Both together would definitely work for me.
Same… dinner many nights is either a toasted English muffin with whatever jam I have on hand or cheese and crackers.
Y’all be careful about
Movie Theater Popcorn. My happy place.
For perfect movie theater popcorn at home:
coconut oil, popcorn kernels, Flavacol butter salt ($8 will last you years).
- Heat up oil pretty hot, but not smoking. Medium-high’ish
- add kernels and immediately remove from heat for 30 seconds. This is key.
- add back to medium-high’ish heat, lid slightly open to let steam out
- 1-2mins max and done popping 99.9% of kernels; it goes quick
- add Flavacol salt, cover/shake, dust more Flavacol and shake
All in is about 3-5mins from “I want popcorn” to watching your movie. It’s tastes perfect.
This with a cup of cocoa on a cold evening, is the best! When I was a kid, my mom would make us cinnamon toast for breakfast quite often. If she ran out of cinnamon-sugar, she’d spread the buttered toast with brown sugar. That’s very good too.
I’m intrigued. What does removing the pot from the heat after adding the kernels do?
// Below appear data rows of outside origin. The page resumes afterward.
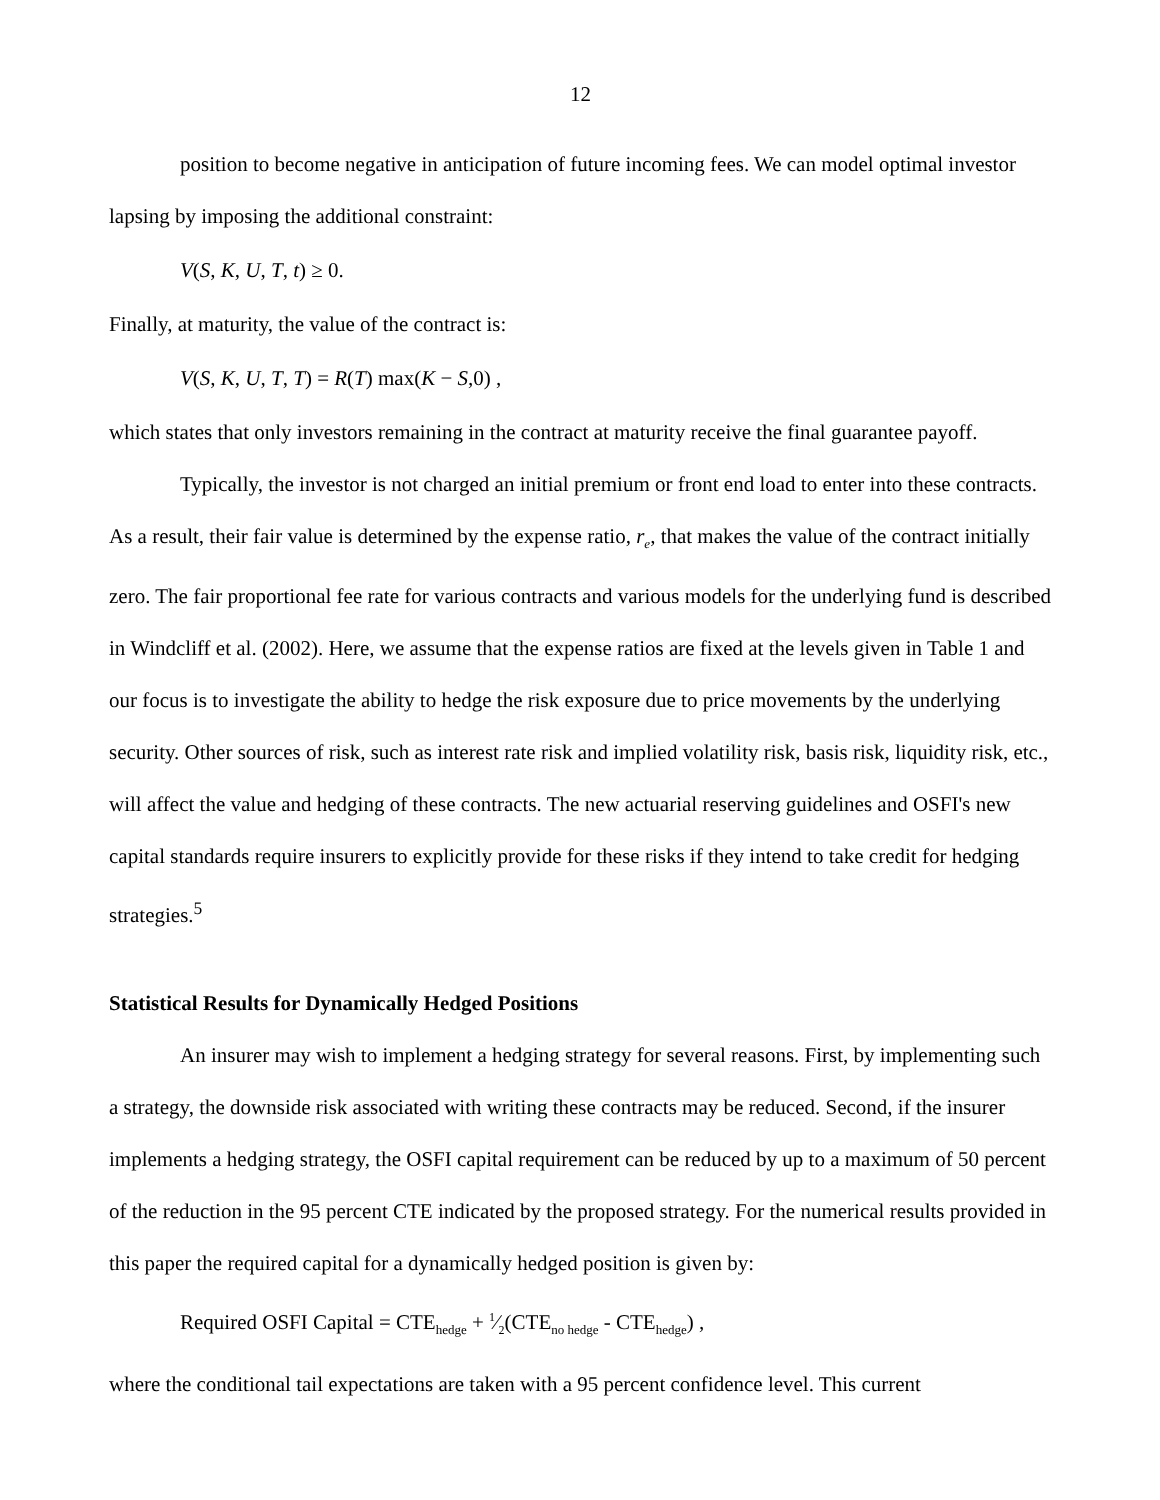12
position to become negative in anticipation of future incoming fees. We can model optimal investor lapsing by imposing the additional constraint:
V(S, K, U, T, t) ≥ 0.
Finally, at maturity, the value of the contract is:
V(S, K, U, T, T) = R(T) max(K − S,0) ,
which states that only investors remaining in the contract at maturity receive the final guarantee payoff.
Typically, the investor is not charged an initial premium or front end load to enter into these contracts. As a result, their fair value is determined by the expense ratio, r<sub>e</sub>, that makes the value of the contract initially zero. The fair proportional fee rate for various contracts and various models for the underlying fund is described in Windcliff et al. (2002). Here, we assume that the expense ratios are fixed at the levels given in Table 1 and our focus is to investigate the ability to hedge the risk exposure due to price movements by the underlying security. Other sources of risk, such as interest rate risk and implied volatility risk, basis risk, liquidity risk, etc., will affect the value and hedging of these contracts. The new actuarial reserving guidelines and OSFI's new capital standards require insurers to explicitly provide for these risks if they intend to take credit for hedging strategies.<sup>5</sup>
Statistical Results for Dynamically Hedged Positions
An insurer may wish to implement a hedging strategy for several reasons. First, by implementing such a strategy, the downside risk associated with writing these contracts may be reduced. Second, if the insurer implements a hedging strategy, the OSFI capital requirement can be reduced by up to a maximum of 50 percent of the reduction in the 95 percent CTE indicated by the proposed strategy. For the numerical results provided in this paper the required capital for a dynamically hedged position is given by:
Required OSFI Capital = CTE<sub>hedge</sub> + 1⁄2(CTE<sub>no hedge</sub> - CTE<sub>hedge</sub>) ,
where the conditional tail expectations are taken with a 95 percent confidence level. This current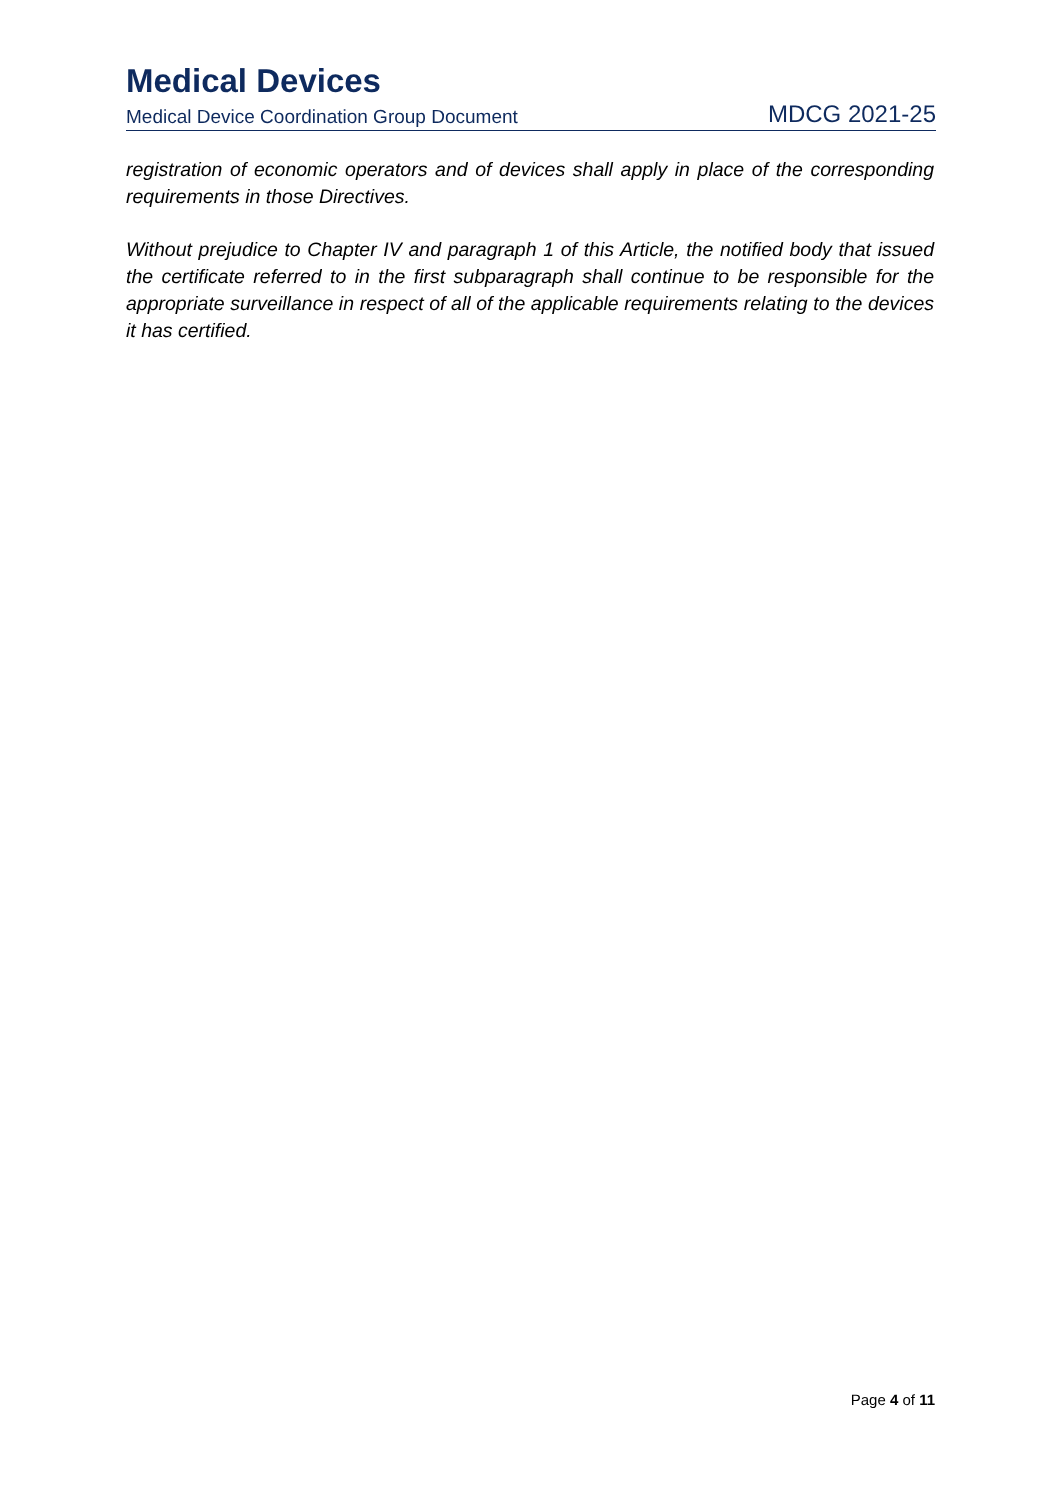Medical Devices
Medical Device Coordination Group Document MDCG 2021-25
registration of economic operators and of devices shall apply in place of the corresponding requirements in those Directives.
Without prejudice to Chapter IV and paragraph 1 of this Article, the notified body that issued the certificate referred to in the first subparagraph shall continue to be responsible for the appropriate surveillance in respect of all of the applicable requirements relating to the devices it has certified.
Page 4 of 11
For a time, my son was bugging me to get a dedicated theater-style popcorn maker, and as I recall, the right oil and Flavacol were essential ingredients to making movie-concession-stand type popcorn. But meh, the last thing I need is another appliance hogging counter space or cupboard space, and we consume popcorn so rarely anyway that I’m perfectly fine with Orville Redenbacher Extra Buttery microwave bags. They taste fine to me, and I’ve perfected the timing to get pretty much all the kernels to pop without scorching the popped ones.
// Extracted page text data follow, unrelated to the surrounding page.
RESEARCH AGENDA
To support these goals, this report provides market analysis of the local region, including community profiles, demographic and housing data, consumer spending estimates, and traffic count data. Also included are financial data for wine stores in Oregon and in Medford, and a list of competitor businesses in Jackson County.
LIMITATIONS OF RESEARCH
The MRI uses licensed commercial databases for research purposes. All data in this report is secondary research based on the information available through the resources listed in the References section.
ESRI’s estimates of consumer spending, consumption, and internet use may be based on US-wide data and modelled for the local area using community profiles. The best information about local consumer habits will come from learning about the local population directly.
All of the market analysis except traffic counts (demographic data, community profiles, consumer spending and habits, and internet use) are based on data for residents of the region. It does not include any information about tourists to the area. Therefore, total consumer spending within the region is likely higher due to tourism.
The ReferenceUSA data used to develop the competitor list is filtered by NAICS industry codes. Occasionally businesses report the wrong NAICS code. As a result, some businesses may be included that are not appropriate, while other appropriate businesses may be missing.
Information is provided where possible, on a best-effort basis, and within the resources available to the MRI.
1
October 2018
One word of warning about microwave popcorn. The bottom of the bag gets very hot. I once shattered the glass turntable on a former microwave by putting the bag directly on it. Now I’m careful to put the bag on a ceramic plate.
Both cereal with milk and a glug or half & half, and a big bowl of berries with cream are in my list. (Peaches and cream is really good, too. For a really indulgent touch, peel the peaches and cut the flesh into bite-sized chunks.)
So is a can of sardines served on whole grain Wasa crisp. Although that’s more a lunch than a snack.
But here’s another: frozen cranberry treats:
Take one can of ocean spray whole berry cranberry jelly, and an equal volume of sour cream. Mix in a bowl until well blended. Dollop into a lined muffin tin. (Aluminum cupcake wraps with really well for the lining.) Place in freezer until firm. Makes about a dozen.
It’s delicious, rich and creamy and tangy all at once. It’s surprisingly satisfying for the number of calories it packs, due to the strong flavor and fat content. Making a batch is a bit of a nuisance, but they freeze well in a ziplock bag. So only the first takes work, the rest are “free”.
It allows the kernel to heat up more gently and more uniformly. By the end of the 30 seconds you have all the kernels at the same temp and all at the brink of popping. Then, when you put it back on the heat, the popping takes 45 seconds or so and it all pops. When I used to just heat it up w/o taking it off, it would pop for longer and lots would not pop, and more prone to burning.
I should have mentioned I just use a big pot with a lid vented to let steam out/popcorn in. After some popping, you can remove the lid completely as there is enough popped corn to hold the rest from flying out.
re: Microwave popcorn. I love it and probably eat more of it, but it can never be movie theater. Microwave popcorn is much lighter, which is good, and movie theater/stovetop is much denser, which is a different kind of good.
I like making popcorn with flavorful oils. I have used olive oil, ghee, and goose fat, all of which i find very tasty.
Easy one from my childhood: frozen berries + cool whip.
I prefer raspberries, but you do you.